### Goal of the exercise
Across all the entries below, count each line that holds "hand" and report the figure only.

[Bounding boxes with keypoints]
----
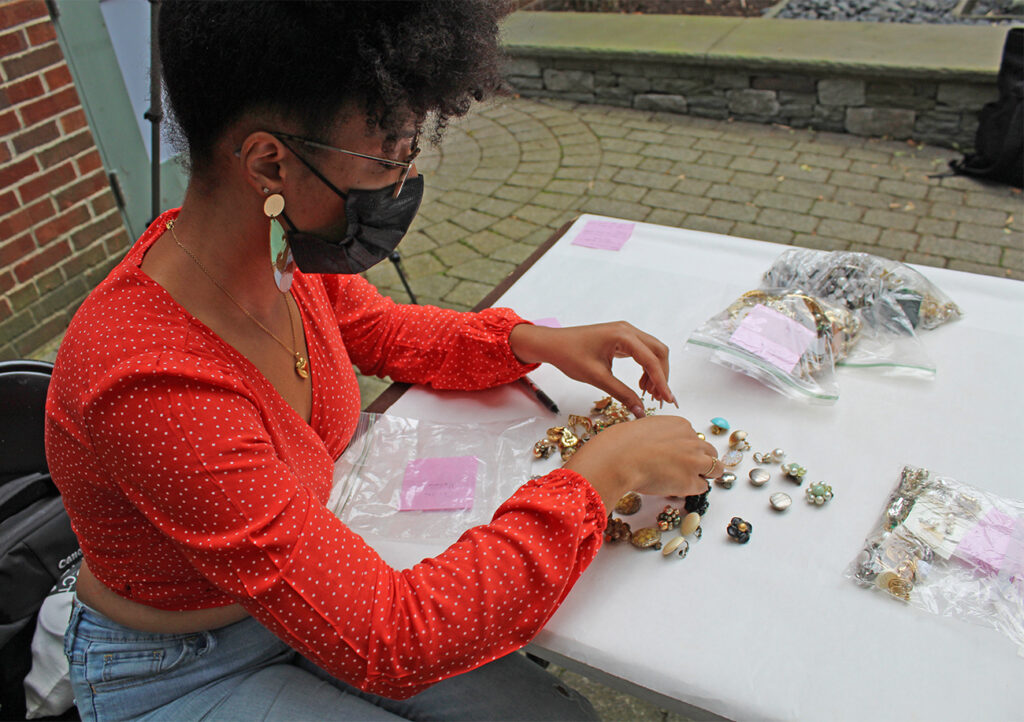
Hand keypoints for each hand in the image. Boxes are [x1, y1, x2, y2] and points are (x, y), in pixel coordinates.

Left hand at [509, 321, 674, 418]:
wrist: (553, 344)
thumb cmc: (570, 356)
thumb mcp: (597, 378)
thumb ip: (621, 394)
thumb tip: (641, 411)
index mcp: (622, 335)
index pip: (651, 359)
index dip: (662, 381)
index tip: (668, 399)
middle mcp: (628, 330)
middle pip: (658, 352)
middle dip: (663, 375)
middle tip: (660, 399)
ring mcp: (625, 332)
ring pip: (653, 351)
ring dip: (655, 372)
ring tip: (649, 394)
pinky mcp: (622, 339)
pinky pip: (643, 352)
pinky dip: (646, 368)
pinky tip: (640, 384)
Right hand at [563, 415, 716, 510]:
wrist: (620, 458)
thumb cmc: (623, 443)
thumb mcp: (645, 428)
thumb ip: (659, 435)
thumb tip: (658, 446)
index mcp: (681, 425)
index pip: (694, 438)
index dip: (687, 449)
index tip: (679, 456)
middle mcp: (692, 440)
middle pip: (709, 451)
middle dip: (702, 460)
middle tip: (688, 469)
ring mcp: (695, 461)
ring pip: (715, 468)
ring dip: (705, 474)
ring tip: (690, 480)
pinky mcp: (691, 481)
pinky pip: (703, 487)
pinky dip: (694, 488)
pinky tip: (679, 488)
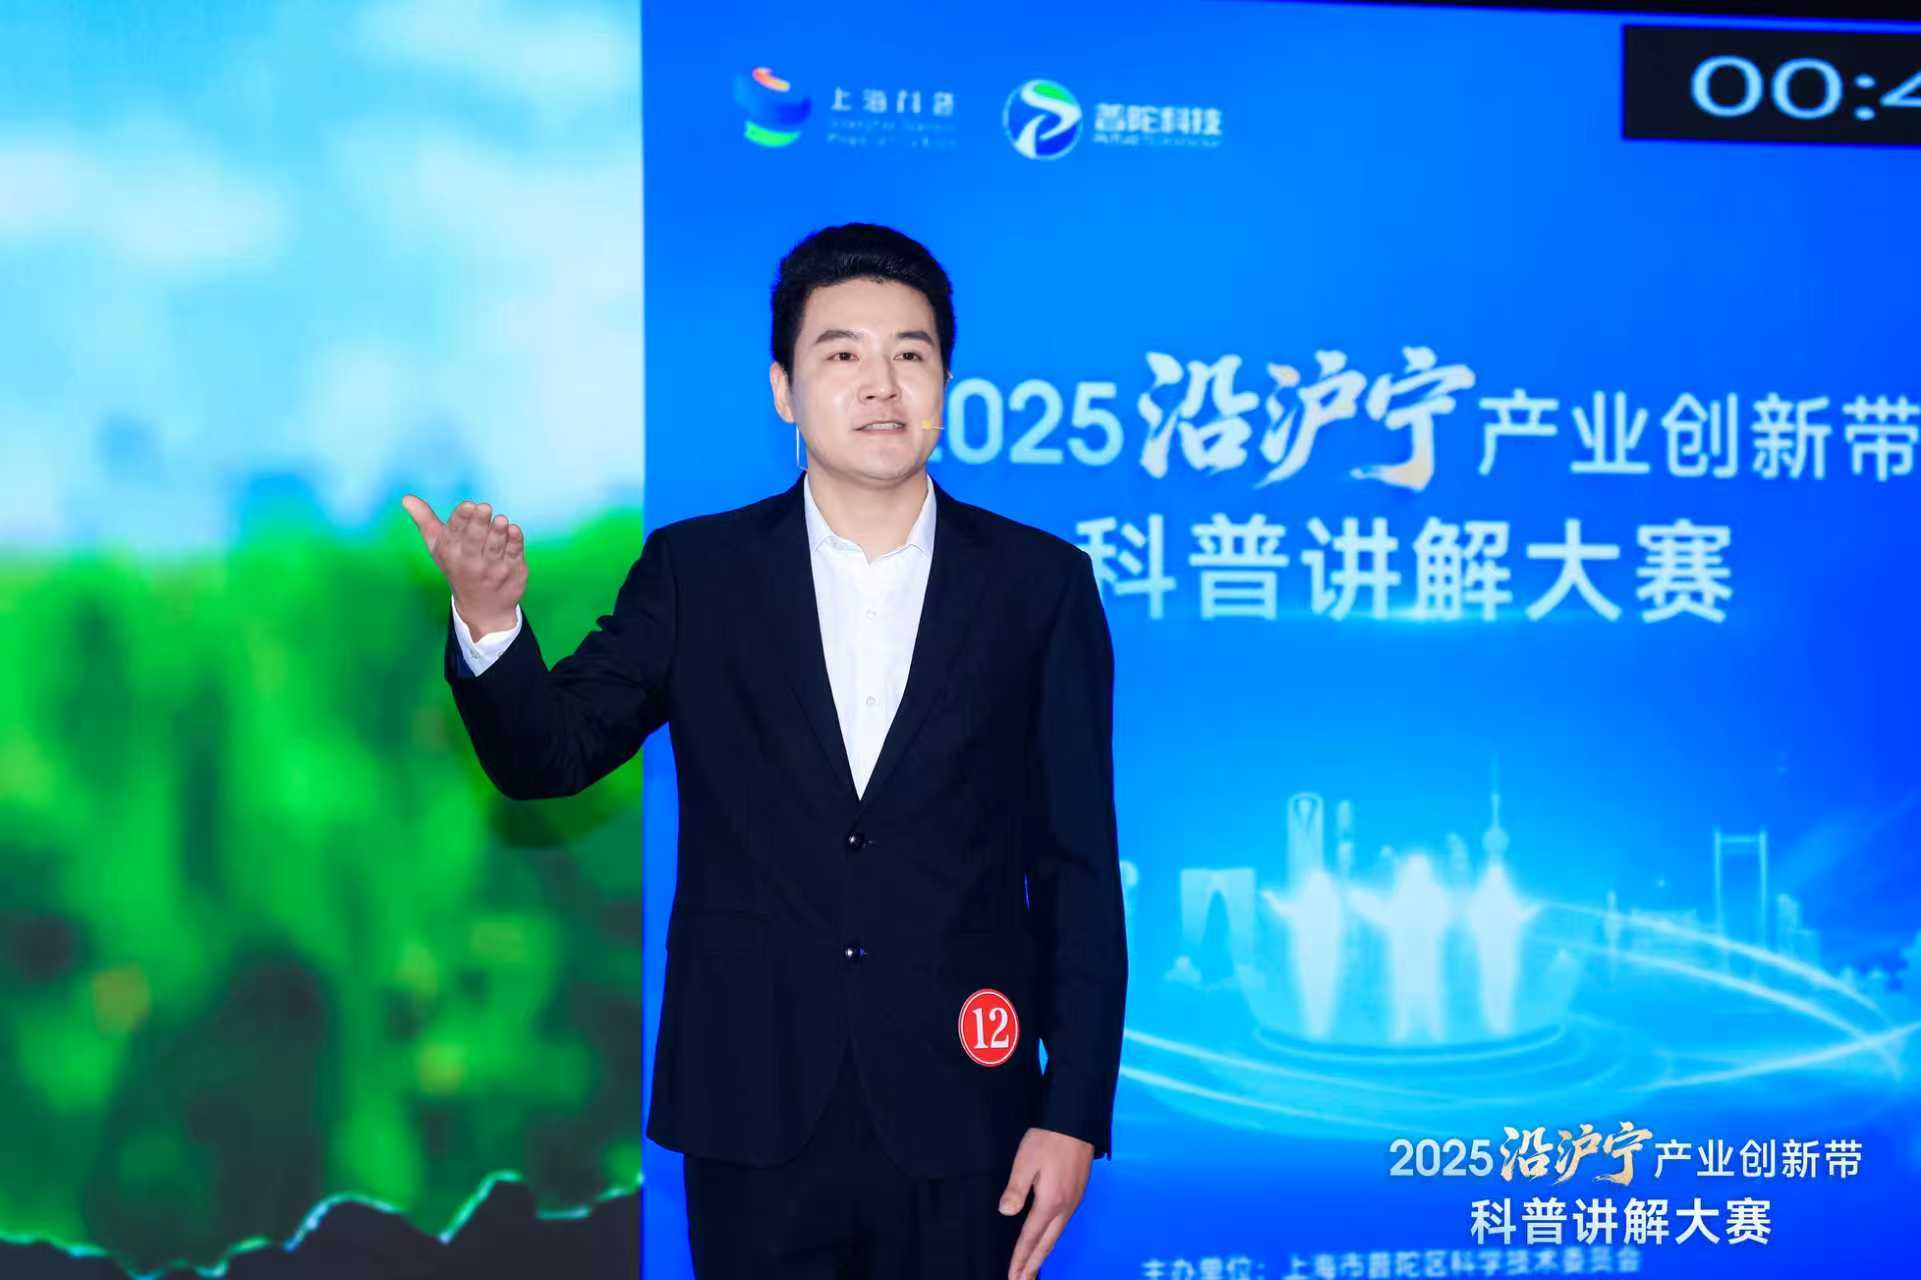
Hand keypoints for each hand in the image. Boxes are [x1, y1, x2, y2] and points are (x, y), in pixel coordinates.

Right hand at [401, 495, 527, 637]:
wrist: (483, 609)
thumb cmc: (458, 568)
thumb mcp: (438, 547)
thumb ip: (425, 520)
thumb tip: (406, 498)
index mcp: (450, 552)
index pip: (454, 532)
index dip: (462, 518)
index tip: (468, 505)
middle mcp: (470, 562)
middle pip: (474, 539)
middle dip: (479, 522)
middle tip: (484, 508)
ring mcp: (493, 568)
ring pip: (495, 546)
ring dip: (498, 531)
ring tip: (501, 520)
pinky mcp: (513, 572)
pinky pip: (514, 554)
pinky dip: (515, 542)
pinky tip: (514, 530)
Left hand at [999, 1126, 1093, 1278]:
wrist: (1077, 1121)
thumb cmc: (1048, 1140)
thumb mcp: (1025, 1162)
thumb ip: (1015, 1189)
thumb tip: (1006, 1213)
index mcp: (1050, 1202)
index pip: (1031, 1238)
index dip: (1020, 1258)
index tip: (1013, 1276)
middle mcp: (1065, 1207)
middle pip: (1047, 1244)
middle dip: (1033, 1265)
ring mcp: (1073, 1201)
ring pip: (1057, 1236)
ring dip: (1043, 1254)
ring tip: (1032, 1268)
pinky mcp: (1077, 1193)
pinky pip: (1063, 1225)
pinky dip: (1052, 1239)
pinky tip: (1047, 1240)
----
### Answer space
6